** Opening Page excerpt block **

13G Filing: Steelhead Partners and Aegean Marine Petroleum Netw Inc (NYSE:ANW)

Page 6 of 9 – SEC Filing

Item 1(a). Name of Issuer:

Aegean Marine Petroleum Network Inc.

Item 1(b). Address of Issuer’s
Principal Executive Offices:

10, Akti Kondili

185 45, Piraeus

Greece

Item 2(a). Names of Persons
Filing:

Steelhead Partners, LLC (“Steelhead”)

James Michael Johnston

Brian Katz Klein

Steelhead Pathfinder Master, L.P. (“Steelhead
Pathfinder”)

Item 2(b). Address of Principal
Business Office or, if None, Residence:

The principal business office of each
reporting person other than Steelhead Pathfinder is:

333 108th Avenue NE, Suite 2010

Bellevue, WA 98004

The principal business office of Steelhead
Pathfinder is:

c/o Maples Corporate Services Limited

P.O. Box 309, Ugland House

Grand Cayman, KY1-1104, Cayman Islands

Item 2(c). Citizenship:

Reference is made to Item 4 of pages
2, 3, 4 and 5 of this Schedule 13G (this “Schedule”), which Items are incorporated by reference herein.

Item 2(d). Title of Class
of Securities:

Common Stock, $0.01 par value per share.

Item 2(e). CUSIP Number:

Y0017S102

Item 3. If this statement
is filed pursuant to §§240.13d-1(b) or 240.13d-2(b) or (c), check whether the person filing is a:

      (a)
Broker or dealer registered under section 15 of the Act (15 U.S.C. 78o).

      (b)
Bank as defined in section 3(a)(6) of the Act (15 U.S.C. 78c).

      (c)
Insurance company as defined in section 3(a)(19) of the Act (15 U.S.C. 78c).

** Closing Page excerpt block **
** Opening Stored data block **

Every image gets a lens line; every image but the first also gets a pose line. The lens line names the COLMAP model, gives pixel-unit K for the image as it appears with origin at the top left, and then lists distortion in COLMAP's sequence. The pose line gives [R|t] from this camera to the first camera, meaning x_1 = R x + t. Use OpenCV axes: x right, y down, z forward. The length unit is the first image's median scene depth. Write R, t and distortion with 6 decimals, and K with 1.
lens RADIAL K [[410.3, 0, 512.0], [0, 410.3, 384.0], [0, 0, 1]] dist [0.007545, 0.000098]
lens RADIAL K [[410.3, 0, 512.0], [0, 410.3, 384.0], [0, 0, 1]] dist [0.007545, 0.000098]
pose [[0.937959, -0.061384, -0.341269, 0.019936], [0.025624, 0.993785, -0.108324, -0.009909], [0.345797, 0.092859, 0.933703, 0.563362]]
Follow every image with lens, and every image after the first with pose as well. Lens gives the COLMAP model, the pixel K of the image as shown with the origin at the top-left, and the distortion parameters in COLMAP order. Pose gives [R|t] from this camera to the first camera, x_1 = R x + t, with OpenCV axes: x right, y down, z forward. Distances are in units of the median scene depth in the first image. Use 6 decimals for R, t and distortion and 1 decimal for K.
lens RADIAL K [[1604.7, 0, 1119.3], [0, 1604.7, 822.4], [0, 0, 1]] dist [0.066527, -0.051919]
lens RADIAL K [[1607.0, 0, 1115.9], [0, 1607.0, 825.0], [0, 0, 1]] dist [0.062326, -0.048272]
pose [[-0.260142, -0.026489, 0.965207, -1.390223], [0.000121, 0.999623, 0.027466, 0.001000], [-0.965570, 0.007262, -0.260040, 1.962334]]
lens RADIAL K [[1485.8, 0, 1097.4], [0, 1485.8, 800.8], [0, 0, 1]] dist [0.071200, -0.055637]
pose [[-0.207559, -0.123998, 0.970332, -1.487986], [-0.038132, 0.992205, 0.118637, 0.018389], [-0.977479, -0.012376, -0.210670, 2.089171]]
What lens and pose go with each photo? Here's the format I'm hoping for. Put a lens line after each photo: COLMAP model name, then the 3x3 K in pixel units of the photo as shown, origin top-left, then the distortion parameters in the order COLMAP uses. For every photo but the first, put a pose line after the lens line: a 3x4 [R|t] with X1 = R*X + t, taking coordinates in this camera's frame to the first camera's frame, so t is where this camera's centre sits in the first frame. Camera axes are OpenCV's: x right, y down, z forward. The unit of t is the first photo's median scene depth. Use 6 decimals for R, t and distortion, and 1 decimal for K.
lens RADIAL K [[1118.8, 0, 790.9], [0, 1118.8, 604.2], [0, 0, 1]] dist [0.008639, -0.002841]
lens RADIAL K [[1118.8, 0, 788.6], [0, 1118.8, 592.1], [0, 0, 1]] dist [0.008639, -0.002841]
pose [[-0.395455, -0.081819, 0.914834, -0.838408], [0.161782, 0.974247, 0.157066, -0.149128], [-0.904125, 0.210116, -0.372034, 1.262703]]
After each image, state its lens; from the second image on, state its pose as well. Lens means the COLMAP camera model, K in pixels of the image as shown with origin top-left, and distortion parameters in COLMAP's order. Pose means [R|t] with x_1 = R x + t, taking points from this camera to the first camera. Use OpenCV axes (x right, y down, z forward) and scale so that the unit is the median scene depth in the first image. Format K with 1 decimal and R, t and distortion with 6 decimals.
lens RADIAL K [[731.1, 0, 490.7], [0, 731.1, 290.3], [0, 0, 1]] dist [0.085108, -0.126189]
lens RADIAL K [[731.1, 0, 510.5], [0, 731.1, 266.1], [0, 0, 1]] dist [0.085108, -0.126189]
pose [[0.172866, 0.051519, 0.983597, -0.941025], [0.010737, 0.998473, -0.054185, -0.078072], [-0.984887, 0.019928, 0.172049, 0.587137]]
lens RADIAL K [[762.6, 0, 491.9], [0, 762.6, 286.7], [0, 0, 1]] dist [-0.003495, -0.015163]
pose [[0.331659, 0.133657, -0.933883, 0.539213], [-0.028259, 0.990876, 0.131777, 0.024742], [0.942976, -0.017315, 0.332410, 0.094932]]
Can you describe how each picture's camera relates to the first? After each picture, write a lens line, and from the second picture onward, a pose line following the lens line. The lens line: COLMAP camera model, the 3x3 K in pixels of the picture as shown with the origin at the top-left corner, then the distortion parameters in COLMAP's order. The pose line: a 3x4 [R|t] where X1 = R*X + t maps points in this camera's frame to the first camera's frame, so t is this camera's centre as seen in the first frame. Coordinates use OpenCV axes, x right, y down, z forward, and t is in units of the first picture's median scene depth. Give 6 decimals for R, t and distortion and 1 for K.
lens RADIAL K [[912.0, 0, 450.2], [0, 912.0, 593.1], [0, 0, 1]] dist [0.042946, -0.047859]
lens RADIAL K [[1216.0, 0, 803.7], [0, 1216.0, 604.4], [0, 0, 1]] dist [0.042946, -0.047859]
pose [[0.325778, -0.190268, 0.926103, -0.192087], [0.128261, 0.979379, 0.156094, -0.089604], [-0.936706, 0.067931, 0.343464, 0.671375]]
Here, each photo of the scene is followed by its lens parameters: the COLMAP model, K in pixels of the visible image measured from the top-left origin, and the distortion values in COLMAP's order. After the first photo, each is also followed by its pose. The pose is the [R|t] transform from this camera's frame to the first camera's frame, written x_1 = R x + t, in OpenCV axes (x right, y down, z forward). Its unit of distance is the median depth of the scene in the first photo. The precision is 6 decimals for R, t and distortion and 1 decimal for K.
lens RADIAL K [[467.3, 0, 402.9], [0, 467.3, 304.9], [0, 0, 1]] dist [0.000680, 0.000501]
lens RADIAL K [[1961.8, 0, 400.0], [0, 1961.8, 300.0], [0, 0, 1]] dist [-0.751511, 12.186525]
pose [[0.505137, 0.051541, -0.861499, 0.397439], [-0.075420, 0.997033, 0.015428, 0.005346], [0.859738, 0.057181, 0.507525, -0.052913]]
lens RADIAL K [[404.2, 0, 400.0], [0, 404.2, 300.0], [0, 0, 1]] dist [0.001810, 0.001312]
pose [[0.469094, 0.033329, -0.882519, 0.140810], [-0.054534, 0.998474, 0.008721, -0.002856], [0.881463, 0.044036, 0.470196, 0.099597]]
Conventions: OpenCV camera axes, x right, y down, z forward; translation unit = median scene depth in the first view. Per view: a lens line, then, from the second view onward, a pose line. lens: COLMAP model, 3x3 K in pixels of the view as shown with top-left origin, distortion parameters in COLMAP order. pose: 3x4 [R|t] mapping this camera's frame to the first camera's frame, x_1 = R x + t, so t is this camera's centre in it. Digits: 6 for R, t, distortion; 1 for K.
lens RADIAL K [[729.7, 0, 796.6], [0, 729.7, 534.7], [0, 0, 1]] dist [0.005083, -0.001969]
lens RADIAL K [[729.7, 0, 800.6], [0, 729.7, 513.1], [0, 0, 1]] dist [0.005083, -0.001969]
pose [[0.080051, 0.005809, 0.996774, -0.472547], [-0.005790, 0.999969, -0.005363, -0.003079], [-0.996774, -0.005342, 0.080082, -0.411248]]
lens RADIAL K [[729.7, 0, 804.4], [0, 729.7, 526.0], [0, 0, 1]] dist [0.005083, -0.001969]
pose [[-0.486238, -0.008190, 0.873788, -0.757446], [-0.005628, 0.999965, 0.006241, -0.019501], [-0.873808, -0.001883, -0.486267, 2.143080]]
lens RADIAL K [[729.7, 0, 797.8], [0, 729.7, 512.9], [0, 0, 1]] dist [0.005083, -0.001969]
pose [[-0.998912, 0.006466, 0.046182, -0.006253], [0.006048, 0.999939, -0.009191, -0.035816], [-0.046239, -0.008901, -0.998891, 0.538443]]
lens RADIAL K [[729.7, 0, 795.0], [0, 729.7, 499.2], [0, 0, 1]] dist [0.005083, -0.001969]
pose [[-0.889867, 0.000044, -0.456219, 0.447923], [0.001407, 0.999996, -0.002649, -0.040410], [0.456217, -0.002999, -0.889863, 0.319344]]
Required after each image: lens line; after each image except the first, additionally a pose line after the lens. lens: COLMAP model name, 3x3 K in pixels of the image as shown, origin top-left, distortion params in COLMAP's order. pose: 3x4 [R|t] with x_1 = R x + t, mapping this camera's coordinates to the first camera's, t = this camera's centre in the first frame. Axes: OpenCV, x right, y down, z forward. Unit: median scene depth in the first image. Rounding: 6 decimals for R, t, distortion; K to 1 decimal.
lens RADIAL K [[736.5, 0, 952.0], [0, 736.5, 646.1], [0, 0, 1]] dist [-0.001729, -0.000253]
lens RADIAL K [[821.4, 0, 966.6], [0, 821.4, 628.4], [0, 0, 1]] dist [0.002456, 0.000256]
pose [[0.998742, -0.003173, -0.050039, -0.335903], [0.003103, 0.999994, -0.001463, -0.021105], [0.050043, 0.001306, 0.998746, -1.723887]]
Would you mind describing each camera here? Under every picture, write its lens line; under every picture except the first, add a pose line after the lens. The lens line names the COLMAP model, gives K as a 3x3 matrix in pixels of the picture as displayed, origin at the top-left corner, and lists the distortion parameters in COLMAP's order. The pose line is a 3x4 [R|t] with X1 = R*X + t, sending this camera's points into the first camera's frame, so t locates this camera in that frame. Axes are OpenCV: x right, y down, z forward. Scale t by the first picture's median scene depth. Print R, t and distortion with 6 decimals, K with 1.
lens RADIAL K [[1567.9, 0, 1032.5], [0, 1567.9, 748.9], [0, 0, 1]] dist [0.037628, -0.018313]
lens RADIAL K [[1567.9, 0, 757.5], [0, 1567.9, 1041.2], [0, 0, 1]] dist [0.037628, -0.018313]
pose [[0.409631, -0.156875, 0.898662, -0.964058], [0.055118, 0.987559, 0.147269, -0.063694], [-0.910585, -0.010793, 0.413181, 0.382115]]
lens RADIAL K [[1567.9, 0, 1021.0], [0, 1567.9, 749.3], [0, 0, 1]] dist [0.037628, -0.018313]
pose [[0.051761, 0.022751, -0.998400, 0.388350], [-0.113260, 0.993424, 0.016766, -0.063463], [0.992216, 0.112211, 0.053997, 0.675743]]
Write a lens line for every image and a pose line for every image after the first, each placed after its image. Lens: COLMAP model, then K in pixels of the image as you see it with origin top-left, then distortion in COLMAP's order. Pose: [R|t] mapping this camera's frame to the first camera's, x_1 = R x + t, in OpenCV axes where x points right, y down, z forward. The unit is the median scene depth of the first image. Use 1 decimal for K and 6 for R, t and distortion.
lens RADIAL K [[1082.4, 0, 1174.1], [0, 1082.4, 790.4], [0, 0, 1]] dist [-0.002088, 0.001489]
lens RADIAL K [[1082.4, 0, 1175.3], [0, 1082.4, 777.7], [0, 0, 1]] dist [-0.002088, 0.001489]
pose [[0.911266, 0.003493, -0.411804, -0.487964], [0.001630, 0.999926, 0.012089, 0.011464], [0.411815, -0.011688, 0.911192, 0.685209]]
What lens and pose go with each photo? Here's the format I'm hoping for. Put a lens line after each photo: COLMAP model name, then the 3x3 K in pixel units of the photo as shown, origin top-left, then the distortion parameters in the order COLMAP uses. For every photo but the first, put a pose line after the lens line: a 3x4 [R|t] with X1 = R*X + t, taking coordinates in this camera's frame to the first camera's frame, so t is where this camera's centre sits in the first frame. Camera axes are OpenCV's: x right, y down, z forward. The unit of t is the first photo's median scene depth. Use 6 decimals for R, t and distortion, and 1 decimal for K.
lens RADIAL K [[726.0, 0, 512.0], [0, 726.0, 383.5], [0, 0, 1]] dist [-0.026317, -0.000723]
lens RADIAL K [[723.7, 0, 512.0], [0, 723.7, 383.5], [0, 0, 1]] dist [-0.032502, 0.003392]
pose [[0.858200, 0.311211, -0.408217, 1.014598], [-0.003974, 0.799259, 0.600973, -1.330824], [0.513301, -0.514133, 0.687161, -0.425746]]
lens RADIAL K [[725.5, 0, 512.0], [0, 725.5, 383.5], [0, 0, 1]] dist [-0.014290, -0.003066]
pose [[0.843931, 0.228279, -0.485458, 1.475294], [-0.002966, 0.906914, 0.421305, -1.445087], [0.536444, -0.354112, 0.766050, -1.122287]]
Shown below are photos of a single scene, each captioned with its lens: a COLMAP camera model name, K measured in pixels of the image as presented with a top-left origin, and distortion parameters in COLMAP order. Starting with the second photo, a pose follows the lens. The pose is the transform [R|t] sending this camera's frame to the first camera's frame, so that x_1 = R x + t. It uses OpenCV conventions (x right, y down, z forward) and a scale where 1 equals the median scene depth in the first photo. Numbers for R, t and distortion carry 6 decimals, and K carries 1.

** Closing Stored data block **

### Tasks to perform
1. In the Steelhead filing, what CUSIP number is listed for the securities?
2. Carry on the Steelhead filing from its last line.

### Results for each task
1. Y0017S102

2.
      (d)
Investment company registered under section 8 of the Investment Company Act of 1940 (15 U.S.C 80a-8).

X   (e)
An investment adviser in accordance with §240.13d-1(b)(1)(ii)(E);

      (f)
An employee benefit plan or endowment fund in accordance with §240.13d-1(b)(1)(ii)(F);

X   (g)
A parent holding company or control person in accordance with § 240.13d-1(b)(1)(ii)(G);

      (h)
A savings associations as defined in Section 3(b) of the Federal Deposit Insurance Act (12 U.S.C. 1813);

  (i) A church plan
that is excluded from the definition of an investment company under section 3(c)(14) of the Investment Company Act of 1940 (15
U.S.C. 80a-3);

  (j) A non-U.S. institution
in accordance with § 240.13d-1(b)(1)(ii)(J);

       (k)
Group, in accordance with §240.13d-1(b)(1)(ii)(J).

If filing as a
non-U.S. institution in accordance with § 240.13d-1(b)(1)(ii)(J), please specify the type of institution: ________________

Item 4. Ownership.

Reference is hereby made to Items 5-9
and 11 of pages 2, 3, 4 and 5 of this Schedule, which Items are incorporated by reference herein.

As of March 28, 2017,
Steelhead Pathfinder beneficially owns certain convertible notes issued by the issuer which are convertible into
an aggregate of 2,149,708 shares of the issuer’s common stock (based on the conversion rates set forth in such notes as of
March 28, 2017).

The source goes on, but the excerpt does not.